> WORK REQUEST:
Turn the lines in the rows below into one numbered list, skipping any blank lines and leaving the pictures out.

____________________

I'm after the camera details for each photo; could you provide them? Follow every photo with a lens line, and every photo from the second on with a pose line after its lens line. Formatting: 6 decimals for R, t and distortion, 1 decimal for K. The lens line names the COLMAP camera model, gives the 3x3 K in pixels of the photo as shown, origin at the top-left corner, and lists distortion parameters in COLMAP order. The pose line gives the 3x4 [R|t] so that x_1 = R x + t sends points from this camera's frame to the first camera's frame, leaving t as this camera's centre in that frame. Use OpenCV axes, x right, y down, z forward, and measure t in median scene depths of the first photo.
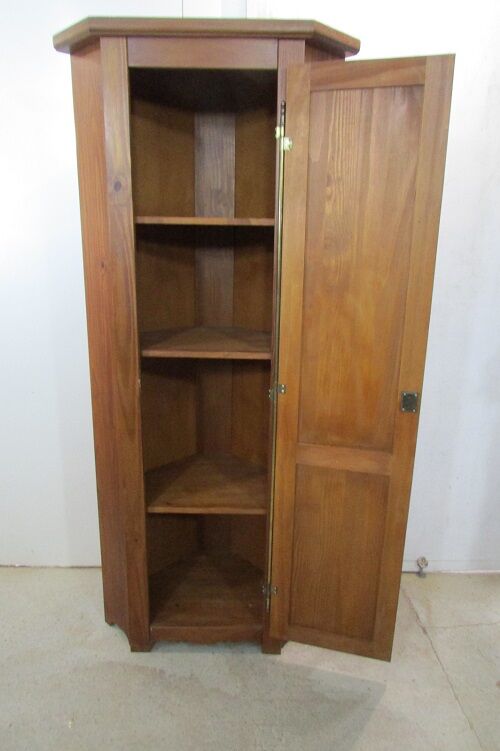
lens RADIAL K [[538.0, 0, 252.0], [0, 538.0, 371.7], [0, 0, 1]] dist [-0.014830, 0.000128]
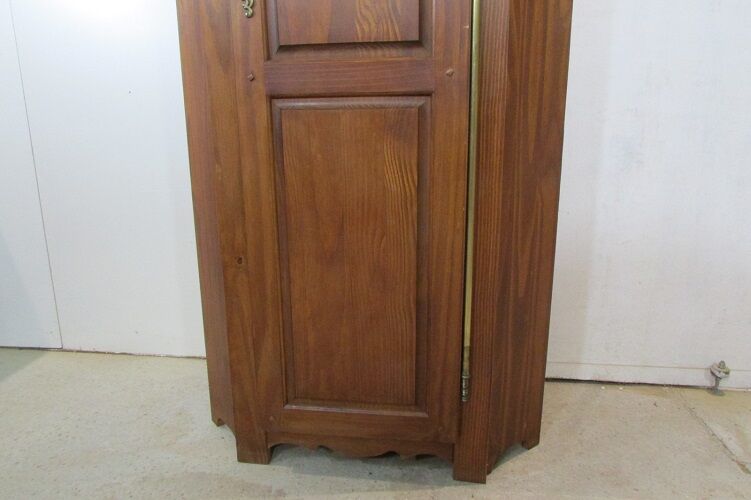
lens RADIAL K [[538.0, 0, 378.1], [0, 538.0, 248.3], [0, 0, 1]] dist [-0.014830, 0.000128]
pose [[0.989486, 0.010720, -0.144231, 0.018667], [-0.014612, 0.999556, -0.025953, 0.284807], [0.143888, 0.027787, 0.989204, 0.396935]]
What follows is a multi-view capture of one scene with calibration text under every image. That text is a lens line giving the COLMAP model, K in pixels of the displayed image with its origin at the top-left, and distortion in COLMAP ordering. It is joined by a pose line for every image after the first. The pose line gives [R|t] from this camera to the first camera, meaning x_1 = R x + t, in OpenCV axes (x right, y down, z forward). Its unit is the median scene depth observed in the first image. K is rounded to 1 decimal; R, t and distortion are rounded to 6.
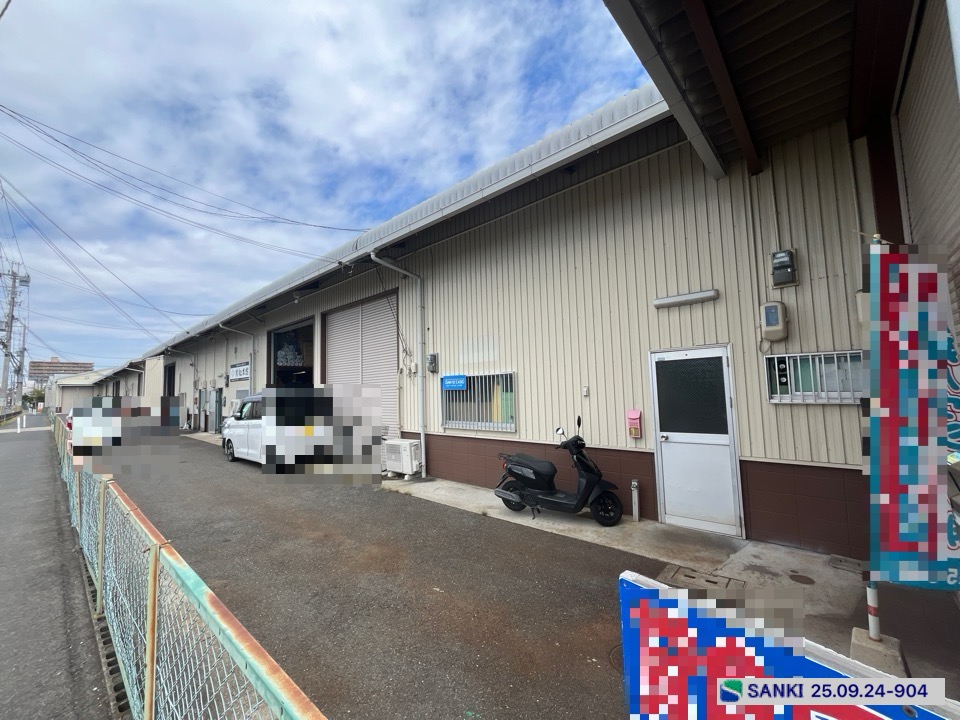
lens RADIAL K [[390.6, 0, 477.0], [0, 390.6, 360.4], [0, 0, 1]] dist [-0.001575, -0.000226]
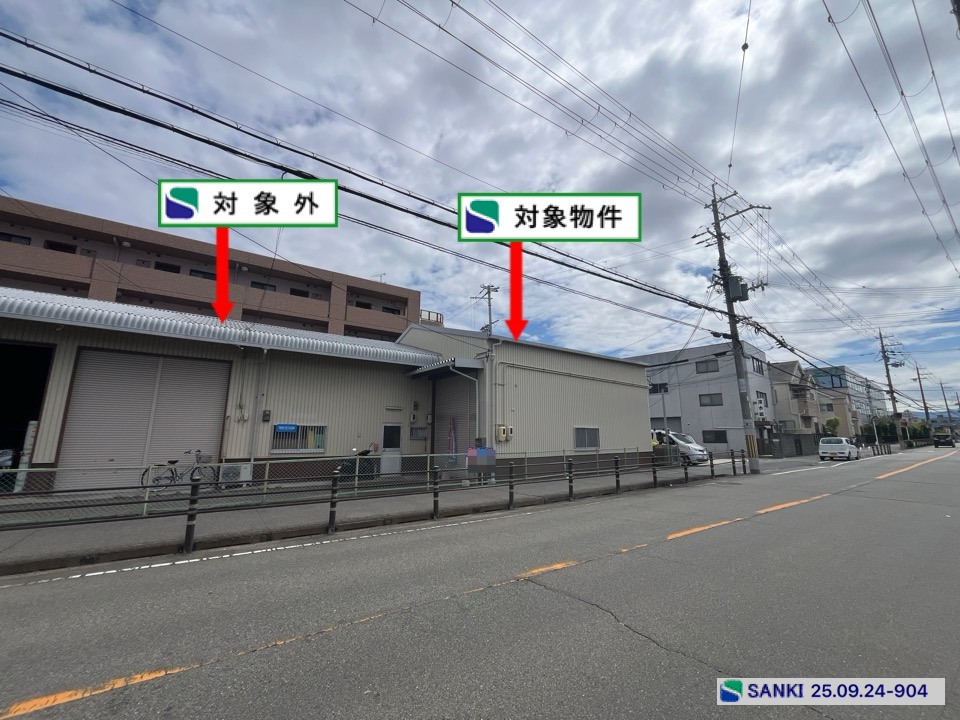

____________________

> THE COMPLETED TASK:
1. I'm after the camera details for each photo; could you provide them? Follow every photo with a lens line, and every photo from the second on with a pose line after its lens line. Formatting: 6 decimals for R, t and distortion, 1 decimal for K. The lens line names the COLMAP camera model, gives the 3x3 K in pixels of the photo as shown, origin at the top-left corner, and lists distortion parameters in COLMAP order. The pose line gives the 3x4 [R|t] so that x_1 = R x + t sends points from this camera's frame to the first camera's frame, leaving t as this camera's centre in that frame. Use OpenCV axes, x right, y down, z forward, and measure t in median scene depths of the first photo.
2. lens RADIAL K [[538.0, 0, 252.0], [0, 538.0, 371.7], [0, 0, 1]] dist [-0.014830, 0.000128]
3. lens RADIAL K [[538.0, 0, 378.1], [0, 538.0, 248.3], [0, 0, 1]] dist [-0.014830, 0.000128]
4. pose [[0.989486, 0.010720, -0.144231, 0.018667], [-0.014612, 0.999556, -0.025953, 0.284807], [0.143888, 0.027787, 0.989204, 0.396935]]
5. What follows is a multi-view capture of one scene with calibration text under every image. That text is a lens line giving the COLMAP model, K in pixels of the displayed image with its origin at the top-left, and distortion in COLMAP ordering. It is joined by a pose line for every image after the first. The pose line gives [R|t] from this camera to the first camera, meaning x_1 = R x + t, in OpenCV axes (x right, y down, z forward). Its unit is the median scene depth observed in the first image. K is rounded to 1 decimal; R, t and distortion are rounded to 6.
6. lens RADIAL K [[390.6, 0, 477.0], [0, 390.6, 360.4], [0, 0, 1]] dist [-0.001575, -0.000226]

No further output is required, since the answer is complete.